No pain in the morning, though I could feel the bones playing inside my thigh like giant drumsticks. A nurse gently checked my vitals and told me that surgery #2 was now scheduled today, in a couple of hours. “What happened to Monday?” I asked, but she didn’t know.

I had two hours to say goodbye to a hunk of plastic and titanium that had literally changed my life, given me back my mobility. I’d been promised 15-20 (or more) years together, but my clumsiness reduced that to only 14 months.

I felt almost unbearably sad and ashamed. I considered crying. Wondered (only briefly) if it would be better not to wake up after the surgery.

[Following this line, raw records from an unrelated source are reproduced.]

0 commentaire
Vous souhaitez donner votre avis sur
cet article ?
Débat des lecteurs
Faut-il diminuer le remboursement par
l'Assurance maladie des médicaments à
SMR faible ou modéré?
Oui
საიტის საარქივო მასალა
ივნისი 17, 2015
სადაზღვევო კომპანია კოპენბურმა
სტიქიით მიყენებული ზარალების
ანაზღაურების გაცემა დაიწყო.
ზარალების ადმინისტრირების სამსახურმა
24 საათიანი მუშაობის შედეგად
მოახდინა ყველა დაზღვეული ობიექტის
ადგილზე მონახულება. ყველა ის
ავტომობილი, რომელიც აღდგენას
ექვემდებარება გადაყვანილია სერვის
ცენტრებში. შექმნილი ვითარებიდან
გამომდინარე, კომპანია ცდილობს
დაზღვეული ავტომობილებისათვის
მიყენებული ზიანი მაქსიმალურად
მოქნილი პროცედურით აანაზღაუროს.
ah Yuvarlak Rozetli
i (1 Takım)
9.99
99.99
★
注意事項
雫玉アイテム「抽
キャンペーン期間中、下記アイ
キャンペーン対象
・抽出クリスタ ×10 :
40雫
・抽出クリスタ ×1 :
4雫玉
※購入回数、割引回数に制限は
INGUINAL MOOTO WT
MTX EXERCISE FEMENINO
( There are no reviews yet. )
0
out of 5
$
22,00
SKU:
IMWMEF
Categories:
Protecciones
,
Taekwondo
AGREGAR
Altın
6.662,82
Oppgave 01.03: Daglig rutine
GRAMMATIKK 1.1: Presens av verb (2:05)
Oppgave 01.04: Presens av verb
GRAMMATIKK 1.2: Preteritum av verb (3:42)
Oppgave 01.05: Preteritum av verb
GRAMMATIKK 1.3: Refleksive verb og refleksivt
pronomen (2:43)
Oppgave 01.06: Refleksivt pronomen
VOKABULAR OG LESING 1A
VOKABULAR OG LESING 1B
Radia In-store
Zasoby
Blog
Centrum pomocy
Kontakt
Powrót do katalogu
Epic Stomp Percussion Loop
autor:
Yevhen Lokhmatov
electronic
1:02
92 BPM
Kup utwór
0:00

“Ahem.” I looked up to see The Doc, Dr. Kroger, the guy who introduced me to Elmo, silhouetted in the doorway. He looked as though he wanted to cry, too.

“I’m so, so sorry this has happened, Cynthia. Just so sorry.”

I tried to apologize that I hadn’t been more careful with his wonderful gift, that I’d killed Elmo in five seconds of carelessness, and he held up a hand to stop me.

“Listen, Cynthia: I know the plan is to replace your implant, but I studied your X-rays this morning, went over them with a traumatologist, and…We think we can save your leg Before you say anything, though, you need to understand the risks.”

Save Elmo? Wait…SAVE ELMO?

“If we do the other implant, your recovery will be about like it was with Elmo, maybe a little rougher, and you’ll be walking, able to bear weight on your new knee the first day. But overall, it won’t last as long, and it will be difficult to do another replacement after that.”

This, I knew.

“If we do what I’m proposing, there’s maybe a 70 percent chance of success with a very long, slow recovery. The bones must grow back together completely, and it’s such a big defect that there’s no guarantee they will. You’ll keep that leg completely still, or it won’t heal. No weight-bearing for at least 6-8 weeks, maybe longer. It will be hard, but it’s our best chance to save the leg.”

“And if it doesn’t work, we can still do the second implant?” I asked. He nodded.

“So I’ve nothing to lose really,” I said slowly.

“Well, nothing except a lot of extra recovery time and pain, and more surgery, if the bones don’t heal. If they do heal, I hope to get you close to what you had before the injury. So…it’s your decision; think about it.”

No-brainer. “Thought about it. Let’s do it. When?”

He grinned. “The team’s waiting now.”

THAT’s why my surgery timetable was moved up. The Doc knew me, all too well.

Mom met my gurney on the way to the OR. “You were doing so well with your knee,” she said softly, trying not to cry.

I knew how she felt.


*Memo: If you hurt, and they offer you pain meds, TAKE THEM. Worry about wimp factors later.